**WHAT YOU HAVE TO DO**
In the response, each entry below should appear again exactly as given.
_ _ _ _
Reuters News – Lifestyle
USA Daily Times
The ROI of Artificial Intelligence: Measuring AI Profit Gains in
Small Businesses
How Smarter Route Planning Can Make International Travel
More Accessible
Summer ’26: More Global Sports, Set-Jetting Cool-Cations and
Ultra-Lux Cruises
_ _ _ _
**OUTPUT OF THE EXERCISE**
Reuters News – Lifestyle
USA Daily Times
The ROI of Artificial Intelligence: Measuring AI Profit Gains in
Small Businesses
How Smarter Route Planning Can Make International Travel
More Accessible
Summer ’26: More Global Sports, Set-Jetting Cool-Cations and
Ultra-Lux Cruises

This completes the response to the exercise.